Butterfly Tattoo

Maintenance, that’s what Dr. Weinberger calls it. I just call it a joke: no matter how often we come, we never seem to make much progress. Honestly? I think maybe he gave up on us after the first six months. He tells me to be patient, but I never have been much good at that game.

Dropping onto the sofa beside her, I grab Variety off the coffee table, and slap it nervously against my knee. Andrea opens a copy of Highlights, flipping right to the picture puzzle. She traces her fingertip diligently over the page, searching out clandestine candlesticks and slices of bread. Too bad she can’t locate our good doctor. No sign of him yet, which means we’re left to our own anxious devices; perhaps time alone together in purgatory is part of Weinberger’s grand plan.

“I don’t like it here,” Andrea complains, not looking up from the magazine.

Trying to be the adult, I ask, “Why not?”

Through auburn lashes she pins me with an I-can’t-believe-you’re-such-a-dork gaze.

“Maybe he’ll have more of those rings,” I suggest, resorting to blatant bribery. “You know, those sparkly ones you like so much.”

She sighs, rolling her eyes intolerantly. “Michael, those are baby rings.”

“You didn’t think so last fall.” When we first started coming here, she collected them weekly, tucking them into her jewelry box like captured treasure.

“I’m a lot older now, Michael.”

“Well, then maybe I’ll buy you an ice cream after.”

“We’re going to the Dodgers game after. Remember?”

“Of course I remember,” I snap irritably, even though for a moment I did forget that I have something approximating a date later tonight. “I’ll buy you an ice cream there, okay? At Dodger Stadium.”

She smiles, the brilliant sun unexpectedly brightening the dark sea of our moment together. “Hey! Maybe Rebecca will take me to get it!”

And there it is again, when I least expect it. Rebecca O’Neill, the Rosetta Stone to my daughter’s troubled hieroglyphs.

***

“School’s out in a few weeks, right?” Dr. Weinberger asks.

He looks to Andrea, but she just stares into her lap, toying with the zipper of her Barbie backpack, making it clear that I’d better answer. “Yes, that’s correct. End of the month.”

“Any great plans this summer, Andrea?” Weinberger rubs his fingers over his salt-and-pepper goatee.

Andrea answers with more lap staring, then gives an indifferent shrug.

I answer for her again. “Thinking of a road trip.” I cut my eyes sideways to gauge my daughter’s reaction. “Back East. Maybe.”

“Excellent,” Weinberger says, nodding. “To see your father?”

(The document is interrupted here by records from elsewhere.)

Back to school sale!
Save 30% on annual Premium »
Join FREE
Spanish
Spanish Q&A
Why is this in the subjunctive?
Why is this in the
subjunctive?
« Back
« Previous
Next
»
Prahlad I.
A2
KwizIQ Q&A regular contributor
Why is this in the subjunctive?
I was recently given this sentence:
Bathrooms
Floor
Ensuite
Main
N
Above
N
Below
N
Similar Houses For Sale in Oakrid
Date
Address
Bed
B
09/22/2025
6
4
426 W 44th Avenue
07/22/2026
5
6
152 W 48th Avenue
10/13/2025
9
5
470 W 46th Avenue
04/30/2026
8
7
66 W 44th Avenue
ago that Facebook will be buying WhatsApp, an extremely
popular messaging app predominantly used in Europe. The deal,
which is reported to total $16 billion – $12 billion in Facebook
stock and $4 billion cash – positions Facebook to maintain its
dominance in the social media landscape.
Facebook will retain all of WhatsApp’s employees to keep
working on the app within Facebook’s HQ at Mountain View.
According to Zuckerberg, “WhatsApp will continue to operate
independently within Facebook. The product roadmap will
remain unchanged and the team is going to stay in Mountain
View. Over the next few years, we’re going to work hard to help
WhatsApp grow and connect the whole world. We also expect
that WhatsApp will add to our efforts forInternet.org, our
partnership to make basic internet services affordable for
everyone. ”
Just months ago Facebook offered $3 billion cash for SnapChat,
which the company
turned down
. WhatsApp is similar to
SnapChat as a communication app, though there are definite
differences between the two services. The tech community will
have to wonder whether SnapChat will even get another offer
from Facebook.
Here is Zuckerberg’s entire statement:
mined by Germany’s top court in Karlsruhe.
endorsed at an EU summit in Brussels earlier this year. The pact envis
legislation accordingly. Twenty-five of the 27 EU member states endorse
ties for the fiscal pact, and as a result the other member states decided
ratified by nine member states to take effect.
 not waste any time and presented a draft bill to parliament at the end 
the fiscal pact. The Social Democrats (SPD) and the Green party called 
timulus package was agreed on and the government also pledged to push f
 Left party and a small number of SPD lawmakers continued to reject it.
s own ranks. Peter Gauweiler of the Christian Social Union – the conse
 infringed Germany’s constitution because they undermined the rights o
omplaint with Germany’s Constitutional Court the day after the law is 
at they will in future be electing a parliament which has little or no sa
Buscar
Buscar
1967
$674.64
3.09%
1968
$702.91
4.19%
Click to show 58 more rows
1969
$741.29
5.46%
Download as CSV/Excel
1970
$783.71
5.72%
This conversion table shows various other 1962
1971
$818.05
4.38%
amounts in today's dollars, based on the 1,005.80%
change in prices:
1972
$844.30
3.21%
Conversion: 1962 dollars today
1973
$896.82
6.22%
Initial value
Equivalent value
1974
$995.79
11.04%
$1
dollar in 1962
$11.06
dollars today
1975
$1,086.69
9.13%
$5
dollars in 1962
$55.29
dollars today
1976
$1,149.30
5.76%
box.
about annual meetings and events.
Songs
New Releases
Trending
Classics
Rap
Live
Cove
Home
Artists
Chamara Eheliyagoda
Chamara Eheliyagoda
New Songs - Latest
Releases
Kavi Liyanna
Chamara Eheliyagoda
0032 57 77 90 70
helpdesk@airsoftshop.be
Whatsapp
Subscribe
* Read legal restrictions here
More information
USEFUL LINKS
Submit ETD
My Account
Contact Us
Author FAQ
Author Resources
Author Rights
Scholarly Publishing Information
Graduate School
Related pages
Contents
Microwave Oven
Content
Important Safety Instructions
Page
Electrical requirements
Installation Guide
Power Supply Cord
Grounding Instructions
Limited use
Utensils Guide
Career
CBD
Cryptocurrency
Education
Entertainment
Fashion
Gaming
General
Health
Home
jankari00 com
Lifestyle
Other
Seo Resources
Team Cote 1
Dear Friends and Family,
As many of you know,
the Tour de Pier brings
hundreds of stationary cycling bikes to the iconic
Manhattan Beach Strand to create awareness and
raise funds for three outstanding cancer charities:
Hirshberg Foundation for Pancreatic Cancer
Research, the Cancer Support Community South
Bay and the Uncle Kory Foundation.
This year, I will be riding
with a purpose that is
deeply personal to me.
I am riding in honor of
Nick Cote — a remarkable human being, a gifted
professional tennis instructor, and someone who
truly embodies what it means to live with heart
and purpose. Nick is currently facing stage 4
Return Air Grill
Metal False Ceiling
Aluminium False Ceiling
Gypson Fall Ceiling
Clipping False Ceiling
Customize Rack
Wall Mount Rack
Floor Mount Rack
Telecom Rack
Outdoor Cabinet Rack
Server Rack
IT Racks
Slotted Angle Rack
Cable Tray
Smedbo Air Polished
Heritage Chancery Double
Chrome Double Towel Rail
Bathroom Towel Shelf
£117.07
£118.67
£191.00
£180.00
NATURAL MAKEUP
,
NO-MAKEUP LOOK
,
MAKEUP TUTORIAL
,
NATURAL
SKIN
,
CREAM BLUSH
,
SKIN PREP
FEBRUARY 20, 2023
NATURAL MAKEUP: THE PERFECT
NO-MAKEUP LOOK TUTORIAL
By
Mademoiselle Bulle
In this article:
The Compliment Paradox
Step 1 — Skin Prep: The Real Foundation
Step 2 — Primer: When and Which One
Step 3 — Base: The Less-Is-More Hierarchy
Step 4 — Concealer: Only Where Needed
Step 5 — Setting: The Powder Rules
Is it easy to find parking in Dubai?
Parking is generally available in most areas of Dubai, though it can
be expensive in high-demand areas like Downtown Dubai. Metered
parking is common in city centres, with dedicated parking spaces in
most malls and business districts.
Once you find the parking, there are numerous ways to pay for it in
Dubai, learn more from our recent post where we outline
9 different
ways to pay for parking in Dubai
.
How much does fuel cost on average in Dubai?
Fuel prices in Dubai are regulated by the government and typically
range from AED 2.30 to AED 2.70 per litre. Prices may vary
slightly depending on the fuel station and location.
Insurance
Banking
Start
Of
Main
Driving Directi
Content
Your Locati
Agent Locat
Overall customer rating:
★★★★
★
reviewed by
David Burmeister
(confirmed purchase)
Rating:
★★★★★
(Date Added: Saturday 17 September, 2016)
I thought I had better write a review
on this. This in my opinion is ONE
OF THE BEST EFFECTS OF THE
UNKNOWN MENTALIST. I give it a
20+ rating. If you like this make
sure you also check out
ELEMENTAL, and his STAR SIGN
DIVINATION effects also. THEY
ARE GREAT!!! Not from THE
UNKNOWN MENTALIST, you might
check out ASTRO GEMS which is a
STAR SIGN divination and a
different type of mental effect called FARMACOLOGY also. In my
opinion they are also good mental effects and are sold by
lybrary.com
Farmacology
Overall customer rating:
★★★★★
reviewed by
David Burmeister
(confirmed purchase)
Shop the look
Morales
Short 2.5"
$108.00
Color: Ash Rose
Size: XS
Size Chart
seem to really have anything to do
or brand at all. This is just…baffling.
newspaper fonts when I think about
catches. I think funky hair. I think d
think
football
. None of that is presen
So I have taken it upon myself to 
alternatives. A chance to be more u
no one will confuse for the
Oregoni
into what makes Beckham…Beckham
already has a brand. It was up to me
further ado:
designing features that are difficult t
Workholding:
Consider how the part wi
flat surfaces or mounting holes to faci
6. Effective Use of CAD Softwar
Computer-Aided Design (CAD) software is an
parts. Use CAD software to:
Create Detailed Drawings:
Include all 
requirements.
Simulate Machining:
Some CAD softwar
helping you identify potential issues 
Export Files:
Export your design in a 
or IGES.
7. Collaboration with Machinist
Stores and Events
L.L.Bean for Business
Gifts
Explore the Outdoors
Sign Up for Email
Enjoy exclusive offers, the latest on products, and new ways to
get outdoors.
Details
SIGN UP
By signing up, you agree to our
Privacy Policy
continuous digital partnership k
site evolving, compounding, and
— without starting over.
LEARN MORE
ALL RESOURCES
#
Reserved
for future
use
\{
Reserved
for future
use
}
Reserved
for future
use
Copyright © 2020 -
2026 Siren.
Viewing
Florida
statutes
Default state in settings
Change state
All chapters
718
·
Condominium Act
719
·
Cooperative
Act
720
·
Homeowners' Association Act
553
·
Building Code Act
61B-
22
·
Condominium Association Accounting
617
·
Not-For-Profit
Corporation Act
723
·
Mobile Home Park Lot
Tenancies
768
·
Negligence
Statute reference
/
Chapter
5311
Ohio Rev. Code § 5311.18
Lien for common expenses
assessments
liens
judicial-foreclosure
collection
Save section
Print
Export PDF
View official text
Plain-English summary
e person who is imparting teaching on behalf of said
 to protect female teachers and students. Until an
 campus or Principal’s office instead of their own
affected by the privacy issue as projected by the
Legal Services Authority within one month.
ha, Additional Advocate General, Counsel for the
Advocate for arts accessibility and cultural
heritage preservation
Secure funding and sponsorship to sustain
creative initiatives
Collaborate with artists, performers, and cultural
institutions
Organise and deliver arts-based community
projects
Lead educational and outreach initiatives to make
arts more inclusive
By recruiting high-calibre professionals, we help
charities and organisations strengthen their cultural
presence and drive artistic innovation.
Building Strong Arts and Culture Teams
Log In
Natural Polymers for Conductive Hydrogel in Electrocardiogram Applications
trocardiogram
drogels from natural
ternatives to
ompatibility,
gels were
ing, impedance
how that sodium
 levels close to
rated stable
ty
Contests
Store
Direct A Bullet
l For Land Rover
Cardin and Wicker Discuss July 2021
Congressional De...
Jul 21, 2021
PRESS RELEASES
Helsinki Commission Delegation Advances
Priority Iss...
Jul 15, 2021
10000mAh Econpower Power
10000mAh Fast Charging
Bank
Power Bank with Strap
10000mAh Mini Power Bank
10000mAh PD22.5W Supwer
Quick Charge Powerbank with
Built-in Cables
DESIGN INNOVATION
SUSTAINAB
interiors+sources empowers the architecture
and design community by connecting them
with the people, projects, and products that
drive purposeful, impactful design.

“He’s ministering at a church in Texas,” I say, avoiding eye contact. “Thought I might take Andrea to see him. So he can meet her.”

“And what does your father say about this plan?” he asks.

“Haven’t laid it on ole George just yet.” Weinberger smiles in understanding because he knows that my father and I are permanently on the outs.

Andrea surprises me by speaking up. “He won’t like me ’cause he didn’t like Daddy.”

“He’ll love you.”

“But he never liked Daddy,” she argues. “And everybody liked Daddy.”

“Andie, sweetheart, that’s a different story, okay? A whole other situation. He just didn’t understand Daddy.”

“Why not?”

My stomach clenches, my whole body flexing with coiled fury. Because he’s a cold-hearted, judgmental bastard who wouldn’t know goodness if it jumped up and bit him on the ass? Fortunately, I manage to keep quiet and count silently to ten.

Still, I’m not sure how to answer her question; after all, Andrea knows little of my father, little of how his emotional distance mapped out my youth and defined it. Finally, I settle on this: “Some people in this world don’t understand love, sweetie. Not like we do in our family, okay?”

“I think what your father is saying, Andrea,” our counselor clarifies, “is that sometimes there are issues for gay couples.”

“But Michael might not always be gay,” she pipes up, helping. “He told me so. So maybe now his daddy will be okay with me.” Her innocent hopefulness as she glances back and forth between us makes my heart twist inside me.

“I don’t think it’s quite that simple,” I explain with a cough, ignoring the curious expression on my psychiatrist’s face. “But I know he’ll love you. I do know that.”

“But how do you know?”

“Because I do.” Because you’re pure and precious and I won’t let him hurt you, not like he did me.

“That’s not a real answer,” she counters with all the saucy muster of an eight-year-old.

“He’ll be meeting his granddaughter,” I explain gently. “And think of how much Grandma Richardson loves you.”

She presses her stubby fingers into her eyes, closing them, and I wonder what I’ve said to bring out her avoidance maneuver. The Eyeball Gouge is something that we see here frequently at sessions; whenever she gets uncomfortable or upset she blocks us out this way.